"""

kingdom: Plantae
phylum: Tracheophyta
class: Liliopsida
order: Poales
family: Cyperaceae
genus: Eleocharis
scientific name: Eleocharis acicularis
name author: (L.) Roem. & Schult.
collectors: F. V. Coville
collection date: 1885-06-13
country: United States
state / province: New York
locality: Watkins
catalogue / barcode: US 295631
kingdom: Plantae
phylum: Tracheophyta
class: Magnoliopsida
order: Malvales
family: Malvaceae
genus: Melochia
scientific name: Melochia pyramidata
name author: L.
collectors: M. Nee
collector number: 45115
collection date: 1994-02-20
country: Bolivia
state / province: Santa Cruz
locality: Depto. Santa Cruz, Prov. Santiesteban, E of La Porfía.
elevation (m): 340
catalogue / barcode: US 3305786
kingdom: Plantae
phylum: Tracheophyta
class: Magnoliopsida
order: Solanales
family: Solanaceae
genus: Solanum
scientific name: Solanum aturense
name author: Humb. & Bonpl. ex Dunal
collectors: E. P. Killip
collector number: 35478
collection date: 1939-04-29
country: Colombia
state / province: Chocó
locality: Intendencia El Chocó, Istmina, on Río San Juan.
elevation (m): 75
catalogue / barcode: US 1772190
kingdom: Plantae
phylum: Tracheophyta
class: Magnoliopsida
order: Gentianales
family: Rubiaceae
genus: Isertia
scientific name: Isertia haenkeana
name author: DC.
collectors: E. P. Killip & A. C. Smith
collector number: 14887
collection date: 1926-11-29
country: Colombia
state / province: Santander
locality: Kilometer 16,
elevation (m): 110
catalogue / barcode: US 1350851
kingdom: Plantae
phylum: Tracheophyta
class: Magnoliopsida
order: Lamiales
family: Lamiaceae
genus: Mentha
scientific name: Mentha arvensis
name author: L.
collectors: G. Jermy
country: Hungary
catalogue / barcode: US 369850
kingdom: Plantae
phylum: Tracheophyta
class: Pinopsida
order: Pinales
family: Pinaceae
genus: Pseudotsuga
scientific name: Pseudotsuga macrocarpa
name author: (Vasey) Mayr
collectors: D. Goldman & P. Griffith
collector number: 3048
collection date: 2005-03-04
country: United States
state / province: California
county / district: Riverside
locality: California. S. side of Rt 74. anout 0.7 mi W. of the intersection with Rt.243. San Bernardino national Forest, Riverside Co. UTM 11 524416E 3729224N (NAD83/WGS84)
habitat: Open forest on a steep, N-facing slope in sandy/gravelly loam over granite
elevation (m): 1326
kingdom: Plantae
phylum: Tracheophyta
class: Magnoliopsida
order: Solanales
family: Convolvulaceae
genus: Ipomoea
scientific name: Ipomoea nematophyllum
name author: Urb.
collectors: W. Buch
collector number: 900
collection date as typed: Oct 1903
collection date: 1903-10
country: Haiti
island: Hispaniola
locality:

"""

REQUIRED TASK - Transcribe every line of the records above, keeping each field name and its value unchanged.

RIGHT ANSWER -
kingdom: Plantae
phylum: Tracheophyta
class: Liliopsida
order: Poales
family: Cyperaceae
genus: Eleocharis
scientific name: Eleocharis acicularis
name author: (L.) Roem. & Schult.
collectors: F. V. Coville
collection date: 1885-06-13
country: United States
state / province: New York
locality: Watkins
catalogue / barcode: US 295631
kingdom: Plantae
phylum: Tracheophyta
class: Magnoliopsida
order: Malvales
family: Malvaceae
genus: Melochia
scientific name: Melochia pyramidata
name author: L.
collectors: M. Nee
collector number: 45115
collection date: 1994-02-20
country: Bolivia
state / province: Santa Cruz
locality: Depto. Santa Cruz, Prov. Santiesteban, E of La Porfía.
elevation (m): 340
catalogue / barcode: US 3305786
kingdom: Plantae
phylum: Tracheophyta
class: Magnoliopsida
order: Solanales
family: Solanaceae
genus: Solanum
scientific name: Solanum aturense
name author: Humb. & Bonpl. ex Dunal
collectors: E. P. Killip
collector number: 35478
collection date: 1939-04-29
country: Colombia
state / province: Chocó
locality: Intendencia El Chocó, Istmina, on Río San Juan.
elevation (m): 75
catalogue / barcode: US 1772190
kingdom: Plantae
phylum: Tracheophyta
class: Magnoliopsida
order: Gentianales
family: Rubiaceae
genus: Isertia
scientific name: Isertia haenkeana
name author: DC.
collectors: E. P. Killip & A. C. Smith
collector number: 14887
collection date: 1926-11-29
country: Colombia
state / province: Santander
locality: Kilometer 16,
elevation (m): 110
catalogue / barcode: US 1350851
kingdom: Plantae
phylum: Tracheophyta
class: Magnoliopsida
order: Lamiales
family: Lamiaceae
genus: Mentha
scientific name: Mentha arvensis
name author: L.
collectors: G. Jermy
country: Hungary
catalogue / barcode: US 369850
kingdom: Plantae
phylum: Tracheophyta
class: Pinopsida
order: Pinales
family: Pinaceae
genus: Pseudotsuga
scientific name: Pseudotsuga macrocarpa
name author: (Vasey) Mayr
collectors: D. Goldman & P. Griffith
collector number: 3048
collection date: 2005-03-04
country: United States
state / province: California
county / district: Riverside
locality: California. S. side of Rt 74. anout 0.7 mi W. of the intersection with Rt.243. San Bernardino national Forest, Riverside Co. UTM 11 524416E 3729224N (NAD83/WGS84)
habitat: Open forest on a steep, N-facing slope in sandy/gravelly loam over granite
elevation (m): 1326
kingdom: Plantae
phylum: Tracheophyta
class: Magnoliopsida
order: Solanales
family: Convolvulaceae
genus: Ipomoea
scientific name: Ipomoea nematophyllum
name author: Urb.
collectors: W. Buch
collector number: 900
collection date as typed: Oct 1903
collection date: 1903-10
country: Haiti
island: Hispaniola
locality:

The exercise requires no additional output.